I'm surprised that he works at a facility that routinely sees vaginoplasties, and yet there isn't a better post-op dressing plan than "lol reinforce it, whatever." Where's the facility's wound/ostomy/continence nurse? For that matter, wouldn't bedside nurses have asked the surgeons at various points about what to do if the dressing is stooled on?
I wonder if there have been dozens of unrecorded verbal orders about redoing the rolled gauze but leaving the vag packing. Something that unglamorous and hands-on wouldn't make it to the committee that updates the surgical order sets, but a nurse on a surgical unit gets to know the preferences of the usual surgeons.
(Dr. Smith is fine with you changing out the lumbar dressing if it's saturated immediately post-op; Dr. Jones only ever wants it reinforced; Dr. Nguyen is OK if you psychically receive orders for bowel care and don't actually call after nine.)
Back to the article: it's so
unpractical. Using the "we need to talk about" construction is tumblr-tier, and then his three "solutions" are to hire trans nurses, expand the m/f marker in the EMR, and "share stories." There's only one hard statistic in the piece, and it's the "up to 30%" post-op infection rate, which is the same as "30% or less."

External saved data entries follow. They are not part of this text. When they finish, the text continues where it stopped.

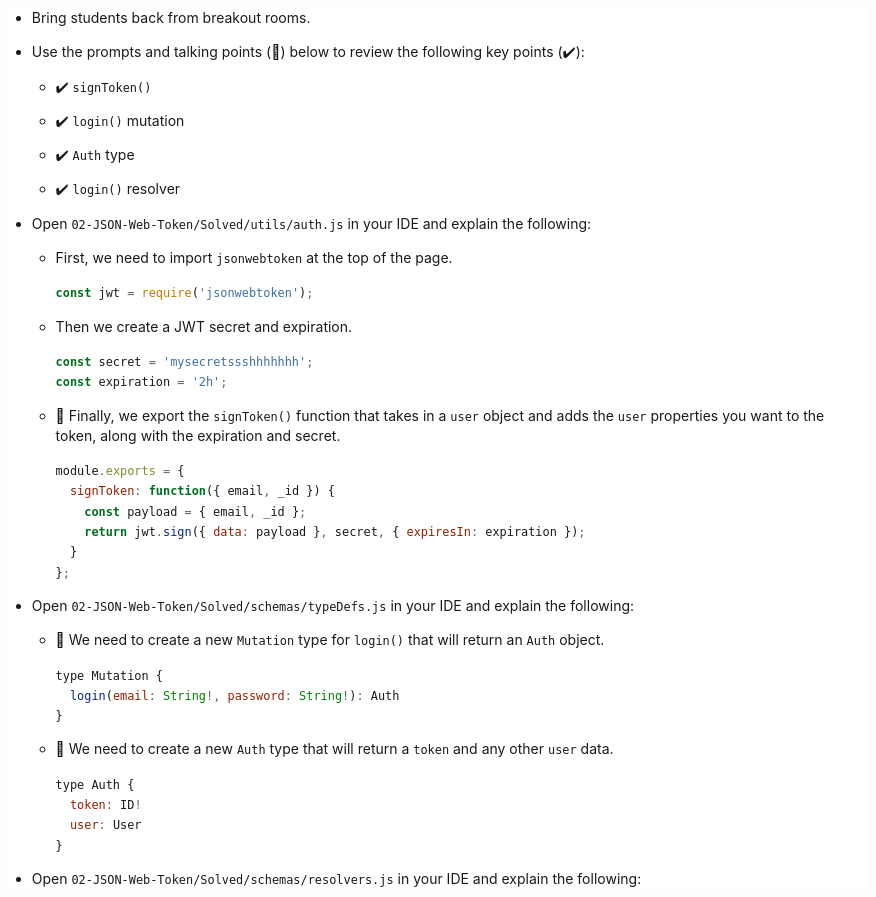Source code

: * Bring students back from breakout rooms.

* Use the prompts and talking points (:key:) below to review the following key points (✔️):

    * ✔️ `signToken()`

    * ✔️ `login()` mutation

    * ✔️ `Auth` type

    * ✔️ `login()` resolver

* Open `02-JSON-Web-Token/Solved/utils/auth.js` in your IDE and explain the following:

    * First, we need to import `jsonwebtoken` at the top of the page.

         ```js
         const jwt = require('jsonwebtoken');
         ```

    * Then we create a JWT secret and expiration.

         ```js
         const secret = 'mysecretssshhhhhhh';
         const expiration = '2h';
         ```

    * 🔑 Finally, we export the `signToken()` function that takes in a `user` object and adds the `user` properties you want to the token, along with the expiration and secret.

         ```js
         module.exports = {
           signToken: function({ email, _id }) {
             const payload = { email, _id };
             return jwt.sign({ data: payload }, secret, { expiresIn: expiration });
           }
         };
         ```

* Open `02-JSON-Web-Token/Solved/schemas/typeDefs.js` in your IDE and explain the following:

    * 🔑 We need to create a new `Mutation` type for `login()` that will return an `Auth` object.

         ```js
         type Mutation {
           login(email: String!, password: String!): Auth
         }
         ```

    * 🔑 We need to create a new `Auth` type that will return a `token` and any other `user` data.

         ```js
         type Auth {
           token: ID!
           user: User
         }
         ```

* Open `02-JSON-Web-Token/Solved/schemas/resolvers.js` in your IDE and explain the following:
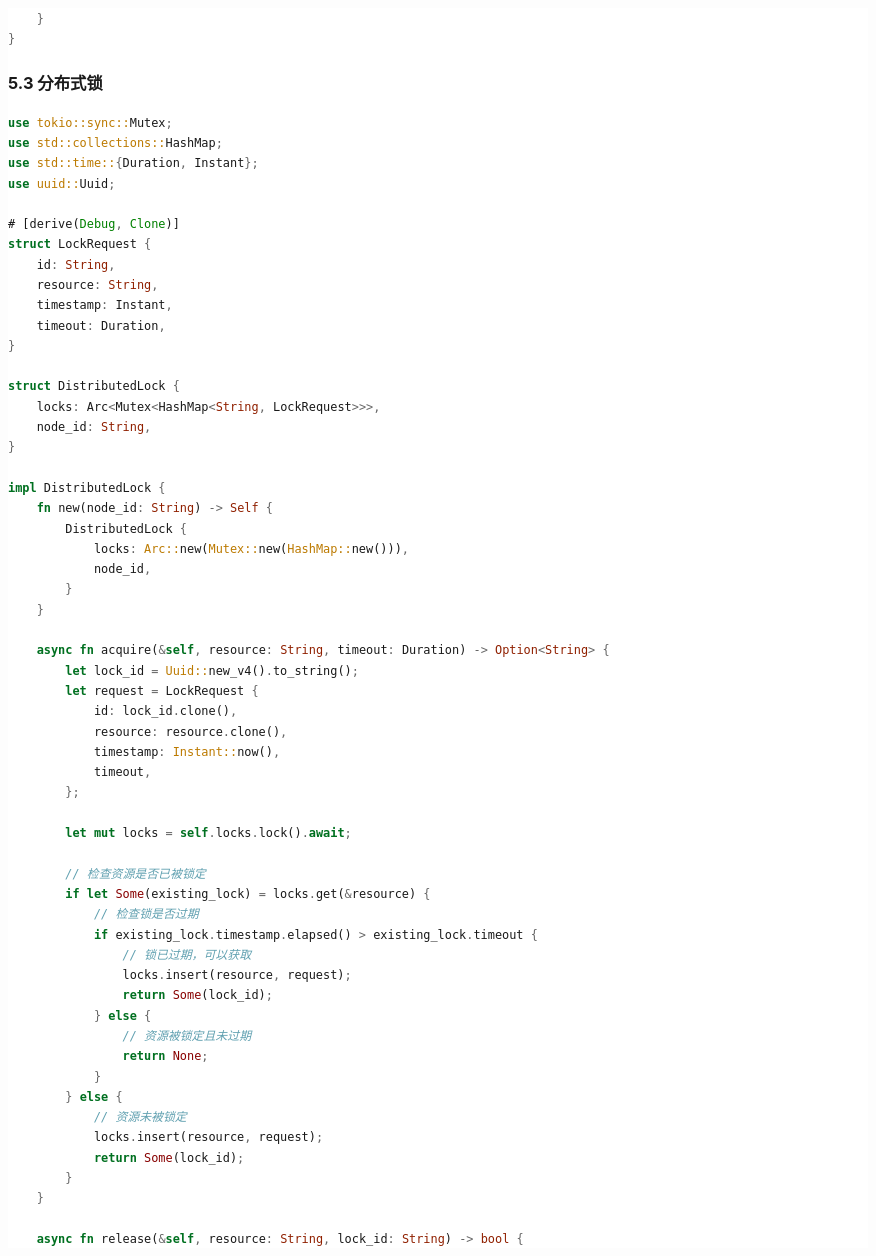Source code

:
 ```rust
    }
}
```

### 5.3 分布式锁

```rust
use tokio::sync::Mutex;
use std::collections::HashMap;
use std::time::{Duration, Instant};
use uuid::Uuid;

# [derive(Debug, Clone)]
struct LockRequest {
    id: String,
    resource: String,
    timestamp: Instant,
    timeout: Duration,
}

struct DistributedLock {
    locks: Arc<Mutex<HashMap<String, LockRequest>>>,
    node_id: String,
}

impl DistributedLock {
    fn new(node_id: String) -> Self {
        DistributedLock {
            locks: Arc::new(Mutex::new(HashMap::new())),
            node_id,
        }
    }

    async fn acquire(&self, resource: String, timeout: Duration) -> Option<String> {
        let lock_id = Uuid::new_v4().to_string();
        let request = LockRequest {
            id: lock_id.clone(),
            resource: resource.clone(),
            timestamp: Instant::now(),
            timeout,
        };

        let mut locks = self.locks.lock().await;

        // 检查资源是否已被锁定
        if let Some(existing_lock) = locks.get(&resource) {
            // 检查锁是否过期
            if existing_lock.timestamp.elapsed() > existing_lock.timeout {
                // 锁已过期，可以获取
                locks.insert(resource, request);
                return Some(lock_id);
            } else {
                // 资源被锁定且未过期
                return None;
            }
        } else {
            // 资源未被锁定
            locks.insert(resource, request);
            return Some(lock_id);
        }
    }

    async fn release(&self, resource: String, lock_id: String) -> bool {
```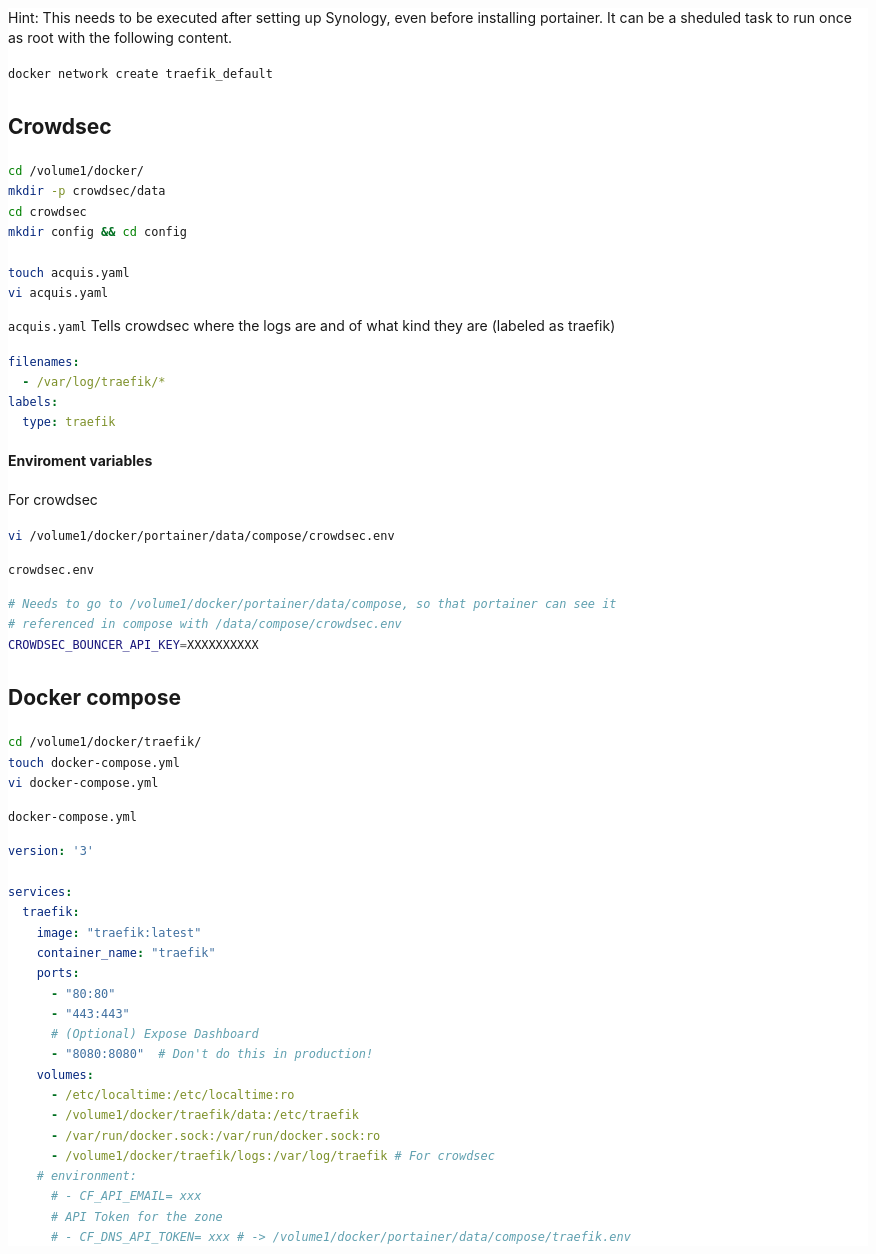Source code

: Hint: This needs to be executed after setting up Synology, even before installing portainer. It can be a sheduled task to run once as root with the following content.
```bash
docker network create traefik_default
```

## Crowdsec
```bash
cd /volume1/docker/
mkdir -p crowdsec/data
cd crowdsec
mkdir config && cd config

touch acquis.yaml
vi acquis.yaml
```
`acquis.yaml` Tells crowdsec where the logs are and of what kind they are (labeled as traefik)
```yml
filenames:
  - /var/log/traefik/*
labels:
  type: traefik
```
#### Enviroment variables
For crowdsec

```bash
vi /volume1/docker/portainer/data/compose/crowdsec.env
```
`crowdsec.env`
```bash
# Needs to go to /volume1/docker/portainer/data/compose, so that portainer can see it
# referenced in compose with /data/compose/crowdsec.env
CROWDSEC_BOUNCER_API_KEY=XXXXXXXXXX
```

## Docker compose
```bash
cd /volume1/docker/traefik/
touch docker-compose.yml
vi docker-compose.yml
```

`docker-compose.yml`
```yml
version: '3'

services:
  traefik:
    image: "traefik:latest"
    container_name: "traefik"
    ports:
      - "80:80"
      - "443:443"
      # (Optional) Expose Dashboard
      - "8080:8080"  # Don't do this in production!
    volumes:
      - /etc/localtime:/etc/localtime:ro
      - /volume1/docker/traefik/data:/etc/traefik
      - /var/run/docker.sock:/var/run/docker.sock:ro
      - /volume1/docker/traefik/logs:/var/log/traefik # For crowdsec
    # environment:
      # - CF_API_EMAIL= xxx
      # API Token for the zone
      # - CF_DNS_API_TOKEN= xxx # -> /volume1/docker/portainer/data/compose/traefik.env
```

How does that compare to other urogenital surgeries' infection rate? Who knows, and who bothers to check? Not this bedside-noob-direct-entry-into-MSN, heading to his DNP per the bio.
That seventh paragraph is really the load-bearing paragraph: along with the only statistic, it mentions that there are no vaginoplasty wound care recommendations in the literature so far. Wouldn't that mean that the thing to do is to
start looking at post-op results, collating similar wound care protocols and recording their outcomes as useful data for quality assessment? Reaching out to a CWON for input?
No, no. This dude's focus is
awareness. It'll make all the difference if a MtF RN is the one reinforcing the rolled gauze over stool, and that's it.